---------- DOCUMENT TEXT

Case ID: f2d_807/html/0743-01.html
Source: Caselaw Access Project
Author: {"author": "FAGG, Circuit Judge.", "license": "Public Domain", "url": "https://static.case.law/"}
Date Created: 2024-08-24T03:29:51.129683

ENSCO, INC., Appellee, v. Mike DUMAS, as County Judge of Union County, Arkansas; Robert H. Archer, Margaret Compton, Gloria Ann Calhoun, Ken Goudy, Robert R. Cook, F.D. Shivers, Corbit White, Don R. Crawford, as Members of the Union County Quorum Court, Appellants, Dr. Phyllis Garnett, as Director of the Arkansas Department of Pollution Control and Ecology, Jess Womack, Rubin Darden and John D. Wilson, Members of the Union County Quorum Court, Appellees.
    No. 86-1410.
    United States Court of Appeals, Eighth Circuit.
    Submitted Nov. 10, 1986.
    Decided Dec. 22, 1986.
    
      Michael A. Stick, Chicago, 111., for appellants.
    Vincent Foster, Jr. and Carol S. Arnold, Little Rock, Ark., for appellee.
    Before JOHN R. GIBSON, Circuit Judge, HENLEY, Senior Circuit Judge, and FAGG, Circuit Judge.
   FAGG, Circuit Judge.

The issue on this appeal is whether Union County, Arkansas, may, consistent with existing federal legislation, enforce its Ordinance No. 171 prohibiting the storage, treatment, or disposal of “acute hazardous waste” within its boundaries. ENSCO, Inc., which wishes to incinerate this type of waste at its Union County facility, brought suit challenging the Ordinance on a variety of grounds, and the district court permanently enjoined enforcement. The court found the Ordinance invalid as preempted by the Resource Conservation and Recovery Act of 1976 (RCRA), see 42 U.S.C. §§ 6901-699U (as amended 1978,1984), and by the Arkansas Hazardous Waste Management Act of 1979, see Ark.Stat. Ann. §§ 82-4201 to -4216 (Supp.1985). We affirm, reaching only the federal preemption question.

The RCRA embodies — and through a 1984 amendment expressly declares — a national policy of requiring that hazardous waste be treated, stored, and disposed of in a manner that “minimize[s] the present and future threat to human health and the environment.” 42 U.S.C. § 6902(b) (Supp. Ill 1985). The Act specifies that its objective will be advanced through the encouragement of treatment in preference to land disposal of hazardous waste. Id. § 6902(a)(6); see also id. § 6901(b)(7), (8). Land disposal in certain instances even is prohibited absent a determination by the Environmental Protection Agency (EPA) that a ban is not necessary to achieve the goals of the Act. See, e.g., id. § 6924(e). The RCRA authorizes the EPA to establish performance and safety standards applicable to the treatment, storage, and disposal of hazardous waste. Id. § 6924(a).

--------------------
---------- EXTRACTED ENTRIES

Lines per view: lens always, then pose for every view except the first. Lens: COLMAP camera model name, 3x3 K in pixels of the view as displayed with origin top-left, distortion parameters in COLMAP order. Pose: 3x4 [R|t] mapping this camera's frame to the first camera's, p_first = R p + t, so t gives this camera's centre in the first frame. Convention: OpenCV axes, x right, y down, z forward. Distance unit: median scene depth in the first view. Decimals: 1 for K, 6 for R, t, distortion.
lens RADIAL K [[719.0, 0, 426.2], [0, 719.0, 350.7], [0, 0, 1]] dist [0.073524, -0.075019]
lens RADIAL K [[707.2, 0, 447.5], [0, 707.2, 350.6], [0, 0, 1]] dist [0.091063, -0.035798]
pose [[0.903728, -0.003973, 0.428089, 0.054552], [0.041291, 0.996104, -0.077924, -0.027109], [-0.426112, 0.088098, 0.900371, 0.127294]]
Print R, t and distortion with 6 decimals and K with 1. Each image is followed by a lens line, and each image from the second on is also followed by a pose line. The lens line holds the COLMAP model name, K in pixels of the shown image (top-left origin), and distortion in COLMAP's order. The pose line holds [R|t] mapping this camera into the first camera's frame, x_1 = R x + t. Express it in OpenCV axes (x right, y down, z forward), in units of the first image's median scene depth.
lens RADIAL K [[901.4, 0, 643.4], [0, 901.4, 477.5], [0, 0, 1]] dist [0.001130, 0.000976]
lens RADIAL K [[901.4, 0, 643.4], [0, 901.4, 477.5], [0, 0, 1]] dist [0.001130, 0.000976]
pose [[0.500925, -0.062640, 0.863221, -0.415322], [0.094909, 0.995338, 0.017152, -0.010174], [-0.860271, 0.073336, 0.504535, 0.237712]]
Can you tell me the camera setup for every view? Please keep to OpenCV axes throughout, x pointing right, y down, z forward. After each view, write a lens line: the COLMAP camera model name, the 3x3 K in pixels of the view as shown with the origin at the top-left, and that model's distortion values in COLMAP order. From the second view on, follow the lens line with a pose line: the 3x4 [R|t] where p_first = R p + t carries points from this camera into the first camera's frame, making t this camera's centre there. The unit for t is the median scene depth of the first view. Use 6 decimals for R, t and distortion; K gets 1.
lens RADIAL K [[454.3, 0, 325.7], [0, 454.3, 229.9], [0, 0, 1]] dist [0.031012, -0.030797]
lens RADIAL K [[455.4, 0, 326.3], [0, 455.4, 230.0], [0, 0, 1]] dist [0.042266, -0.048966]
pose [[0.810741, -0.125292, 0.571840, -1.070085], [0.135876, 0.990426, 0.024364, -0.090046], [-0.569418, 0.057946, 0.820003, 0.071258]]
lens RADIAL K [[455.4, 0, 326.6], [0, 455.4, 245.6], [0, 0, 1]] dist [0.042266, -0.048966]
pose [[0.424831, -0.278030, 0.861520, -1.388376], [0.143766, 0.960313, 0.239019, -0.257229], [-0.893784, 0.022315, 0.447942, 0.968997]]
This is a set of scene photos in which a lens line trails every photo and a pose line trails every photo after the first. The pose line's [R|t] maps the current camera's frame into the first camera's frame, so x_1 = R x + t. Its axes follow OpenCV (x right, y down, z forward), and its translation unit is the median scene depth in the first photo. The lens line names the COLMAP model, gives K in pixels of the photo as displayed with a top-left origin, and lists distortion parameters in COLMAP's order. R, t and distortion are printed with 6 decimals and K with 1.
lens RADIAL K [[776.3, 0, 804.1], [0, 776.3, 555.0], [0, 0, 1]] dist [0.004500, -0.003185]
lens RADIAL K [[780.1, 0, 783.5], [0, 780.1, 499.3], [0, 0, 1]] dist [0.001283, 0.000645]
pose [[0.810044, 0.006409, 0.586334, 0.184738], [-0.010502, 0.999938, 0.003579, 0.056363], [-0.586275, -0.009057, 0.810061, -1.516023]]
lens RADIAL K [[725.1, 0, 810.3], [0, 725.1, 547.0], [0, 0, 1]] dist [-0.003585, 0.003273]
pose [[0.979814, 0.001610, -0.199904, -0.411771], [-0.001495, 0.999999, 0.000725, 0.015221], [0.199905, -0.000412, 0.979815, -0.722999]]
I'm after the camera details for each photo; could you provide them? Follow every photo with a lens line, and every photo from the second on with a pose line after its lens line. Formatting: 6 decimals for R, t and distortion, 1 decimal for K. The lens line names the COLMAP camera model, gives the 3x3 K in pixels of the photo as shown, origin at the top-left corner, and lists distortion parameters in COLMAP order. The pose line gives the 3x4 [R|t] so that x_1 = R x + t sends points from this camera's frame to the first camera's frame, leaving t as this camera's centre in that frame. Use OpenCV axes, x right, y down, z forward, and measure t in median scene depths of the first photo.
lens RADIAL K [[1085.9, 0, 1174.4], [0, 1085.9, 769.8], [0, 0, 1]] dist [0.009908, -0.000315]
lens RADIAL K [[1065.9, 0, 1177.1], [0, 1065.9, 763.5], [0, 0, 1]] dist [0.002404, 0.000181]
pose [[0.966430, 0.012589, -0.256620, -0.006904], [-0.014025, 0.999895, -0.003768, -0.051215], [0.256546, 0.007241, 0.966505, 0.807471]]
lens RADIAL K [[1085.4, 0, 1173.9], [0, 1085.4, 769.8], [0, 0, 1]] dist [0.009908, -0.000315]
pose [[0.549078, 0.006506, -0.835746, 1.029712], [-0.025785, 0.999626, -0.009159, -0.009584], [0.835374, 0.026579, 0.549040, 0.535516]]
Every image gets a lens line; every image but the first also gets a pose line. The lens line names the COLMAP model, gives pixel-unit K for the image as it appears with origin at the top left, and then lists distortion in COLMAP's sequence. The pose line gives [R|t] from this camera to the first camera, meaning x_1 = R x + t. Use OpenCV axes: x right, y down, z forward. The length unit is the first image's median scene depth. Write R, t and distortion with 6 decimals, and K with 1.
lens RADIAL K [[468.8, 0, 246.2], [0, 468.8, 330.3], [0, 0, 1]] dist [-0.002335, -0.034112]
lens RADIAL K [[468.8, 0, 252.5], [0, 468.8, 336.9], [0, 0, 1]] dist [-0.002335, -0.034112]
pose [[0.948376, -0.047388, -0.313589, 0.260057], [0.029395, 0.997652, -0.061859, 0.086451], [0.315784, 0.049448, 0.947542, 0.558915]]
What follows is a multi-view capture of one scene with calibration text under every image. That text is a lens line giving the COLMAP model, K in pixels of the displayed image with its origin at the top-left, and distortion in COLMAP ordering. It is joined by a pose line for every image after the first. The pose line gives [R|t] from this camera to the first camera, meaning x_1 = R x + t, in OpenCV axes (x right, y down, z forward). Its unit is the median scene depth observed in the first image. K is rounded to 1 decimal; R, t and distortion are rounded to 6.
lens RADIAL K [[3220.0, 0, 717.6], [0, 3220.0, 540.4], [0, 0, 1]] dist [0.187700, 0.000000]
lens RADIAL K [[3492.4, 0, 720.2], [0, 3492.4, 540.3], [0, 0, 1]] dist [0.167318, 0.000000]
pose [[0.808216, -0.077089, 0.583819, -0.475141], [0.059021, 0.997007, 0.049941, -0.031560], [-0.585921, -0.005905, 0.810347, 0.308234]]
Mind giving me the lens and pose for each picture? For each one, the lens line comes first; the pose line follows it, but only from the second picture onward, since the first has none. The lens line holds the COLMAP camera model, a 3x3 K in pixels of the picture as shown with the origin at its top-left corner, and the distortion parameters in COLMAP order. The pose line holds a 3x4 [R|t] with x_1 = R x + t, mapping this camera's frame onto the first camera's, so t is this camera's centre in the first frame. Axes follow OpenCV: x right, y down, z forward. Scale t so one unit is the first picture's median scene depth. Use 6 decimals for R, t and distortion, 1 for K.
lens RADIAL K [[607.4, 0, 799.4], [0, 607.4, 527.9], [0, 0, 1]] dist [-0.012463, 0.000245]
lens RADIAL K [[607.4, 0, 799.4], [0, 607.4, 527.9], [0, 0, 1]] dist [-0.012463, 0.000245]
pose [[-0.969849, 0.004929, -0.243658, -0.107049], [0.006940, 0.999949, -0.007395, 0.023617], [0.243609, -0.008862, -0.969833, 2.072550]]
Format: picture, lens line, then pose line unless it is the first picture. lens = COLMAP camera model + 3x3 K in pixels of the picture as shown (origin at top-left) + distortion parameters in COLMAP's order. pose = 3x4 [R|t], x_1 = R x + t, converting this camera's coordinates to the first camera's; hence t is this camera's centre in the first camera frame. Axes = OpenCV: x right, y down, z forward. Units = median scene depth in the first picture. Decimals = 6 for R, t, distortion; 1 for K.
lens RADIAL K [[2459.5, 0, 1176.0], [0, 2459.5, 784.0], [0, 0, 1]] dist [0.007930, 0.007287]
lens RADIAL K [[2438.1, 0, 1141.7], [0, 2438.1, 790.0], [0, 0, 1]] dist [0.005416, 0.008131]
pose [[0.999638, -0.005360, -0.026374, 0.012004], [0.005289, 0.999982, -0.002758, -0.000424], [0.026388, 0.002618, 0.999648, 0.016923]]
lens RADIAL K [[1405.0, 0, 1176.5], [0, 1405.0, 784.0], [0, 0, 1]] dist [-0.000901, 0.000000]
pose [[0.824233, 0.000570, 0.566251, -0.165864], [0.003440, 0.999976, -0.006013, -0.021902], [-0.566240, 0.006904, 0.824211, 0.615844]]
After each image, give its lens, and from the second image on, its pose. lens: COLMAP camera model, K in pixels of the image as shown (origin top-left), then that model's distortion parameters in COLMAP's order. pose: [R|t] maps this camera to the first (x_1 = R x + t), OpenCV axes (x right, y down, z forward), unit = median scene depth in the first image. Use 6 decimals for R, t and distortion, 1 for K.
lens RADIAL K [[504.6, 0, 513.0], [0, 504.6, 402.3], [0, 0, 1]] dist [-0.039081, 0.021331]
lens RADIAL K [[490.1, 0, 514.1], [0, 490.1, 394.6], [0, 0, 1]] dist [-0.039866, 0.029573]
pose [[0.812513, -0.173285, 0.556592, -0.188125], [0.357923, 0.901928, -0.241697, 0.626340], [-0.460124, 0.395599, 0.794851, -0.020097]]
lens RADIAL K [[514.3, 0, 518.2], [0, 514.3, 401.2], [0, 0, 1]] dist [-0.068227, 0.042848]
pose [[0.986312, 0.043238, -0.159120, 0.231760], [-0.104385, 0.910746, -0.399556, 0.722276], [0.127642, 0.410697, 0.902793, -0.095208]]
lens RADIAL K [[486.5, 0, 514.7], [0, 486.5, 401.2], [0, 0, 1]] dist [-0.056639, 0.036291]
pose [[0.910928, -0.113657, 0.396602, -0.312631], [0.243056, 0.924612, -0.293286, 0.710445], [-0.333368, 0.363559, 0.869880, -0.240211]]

--------------------

● **THE PROBLEM**: Please copy the court opinion word for word, beginning at the words "Michael A. Stick, Chicago, 111., for" and stopping after "and FAGG, Circuit Judge.".

● **WRITTEN SOLUTION**:
Michael A. Stick, Chicago, 111., for appellants.
    Vincent Foster, Jr. and Carol S. Arnold, Little Rock, Ark., for appellee.
    Before JOHN R. GIBSON, Circuit Judge, HENLEY, Senior Circuit Judge, and FAGG, Circuit Judge.